▶ How to complete this task
Print every line of the listing below unchanged, leaving out the pictures.

▶ Records to process
===

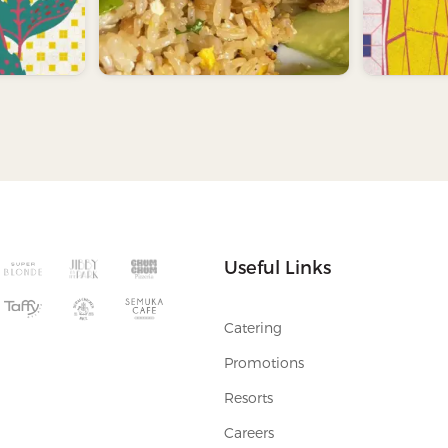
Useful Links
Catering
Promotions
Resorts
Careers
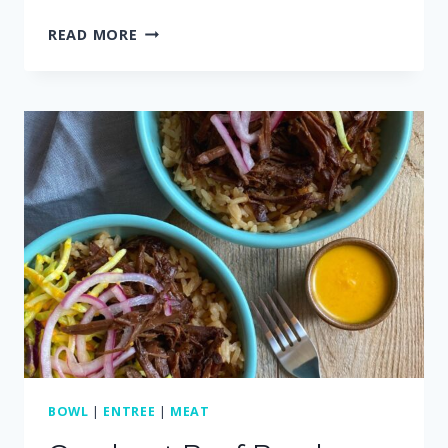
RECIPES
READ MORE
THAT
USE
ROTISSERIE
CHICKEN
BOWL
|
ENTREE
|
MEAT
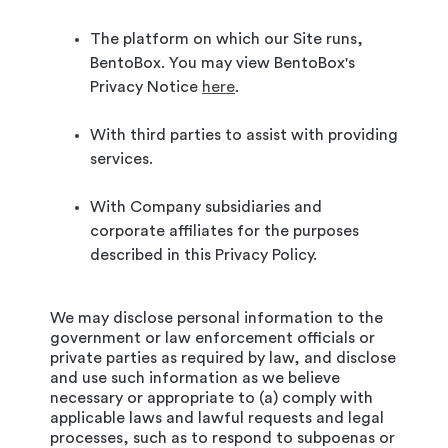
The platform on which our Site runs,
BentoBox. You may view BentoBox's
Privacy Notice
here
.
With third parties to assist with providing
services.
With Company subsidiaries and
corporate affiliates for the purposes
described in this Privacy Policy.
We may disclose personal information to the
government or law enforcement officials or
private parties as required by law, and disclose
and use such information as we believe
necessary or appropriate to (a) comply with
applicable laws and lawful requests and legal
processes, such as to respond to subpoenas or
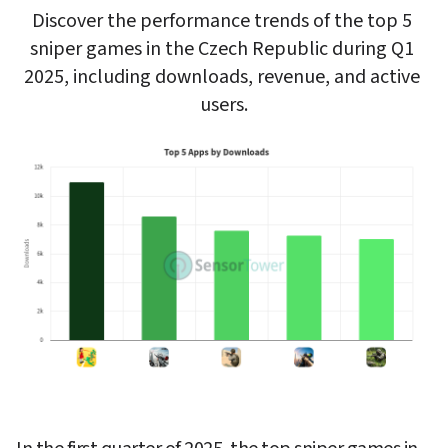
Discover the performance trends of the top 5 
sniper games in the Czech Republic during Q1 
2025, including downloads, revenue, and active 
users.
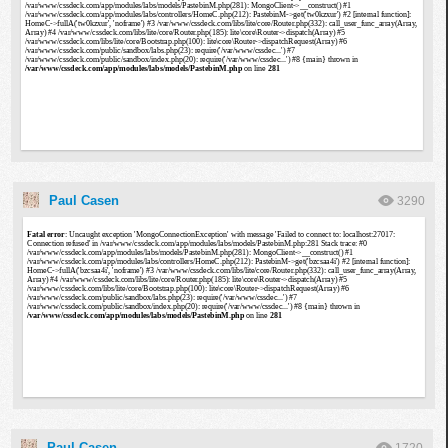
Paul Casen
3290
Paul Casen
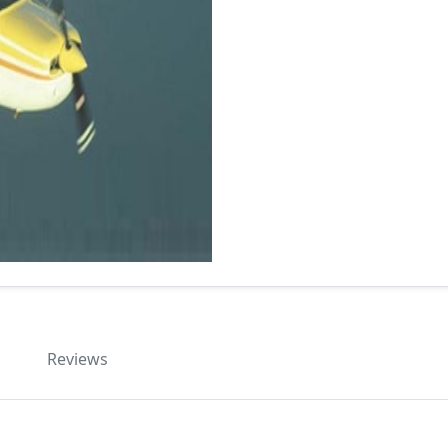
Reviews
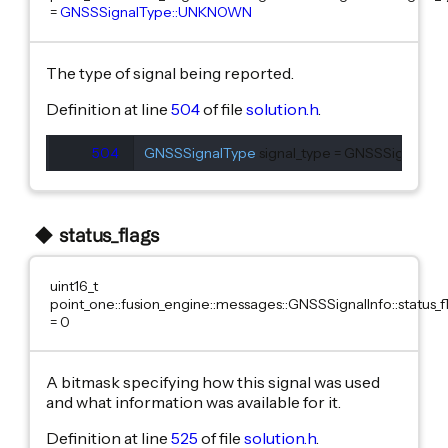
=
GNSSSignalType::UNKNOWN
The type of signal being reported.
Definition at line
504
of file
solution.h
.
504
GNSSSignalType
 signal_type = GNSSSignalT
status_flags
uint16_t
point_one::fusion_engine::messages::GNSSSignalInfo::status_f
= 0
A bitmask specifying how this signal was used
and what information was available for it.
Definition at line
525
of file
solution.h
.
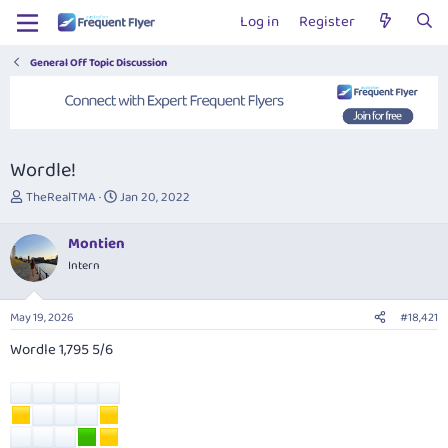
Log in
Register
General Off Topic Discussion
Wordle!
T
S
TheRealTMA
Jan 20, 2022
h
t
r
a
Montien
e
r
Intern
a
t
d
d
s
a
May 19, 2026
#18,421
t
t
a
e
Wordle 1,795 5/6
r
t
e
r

===

▶ Answer below
Useful Links
Catering
Promotions
Resorts
Careers
RECIPES
READ MORE
THAT
USE
ROTISSERIE
CHICKEN
BOWL
|
ENTREE
|
MEAT
The platform on which our Site runs,
BentoBox. You may view BentoBox's
Privacy Notice
here
.
With third parties to assist with providing
services.
With Company subsidiaries and
corporate affiliates for the purposes
described in this Privacy Policy.
We may disclose personal information to the
government or law enforcement officials or
private parties as required by law, and disclose
and use such information as we believe
necessary or appropriate to (a) comply with
applicable laws and lawful requests and legal
processes, such as to respond to subpoenas or
Discover the performance trends of the top 5 
sniper games in the Czech Republic during Q1 
2025, including downloads, revenue, and active 
users.
Paul Casen
3290
Paul Casen
Reviews
=
GNSSSignalType::UNKNOWN
The type of signal being reported.
Definition at line
504
of file
solution.h
.
504
GNSSSignalType
 signal_type = GNSSSignalT
status_flags
uint16_t
point_one::fusion_engine::messages::GNSSSignalInfo::status_f
= 0
A bitmask specifying how this signal was used
and what information was available for it.
Definition at line
525
of file
solution.h
.
Log in
Register
General Off Topic Discussion
Wordle!
T
S
TheRealTMA
Jan 20, 2022
h
t
r
a
Montien
e
r
Intern
a
t
d
d
s
a
May 19, 2026
#18,421
t
t
a
e
Wordle 1,795 5/6
r
t
e
r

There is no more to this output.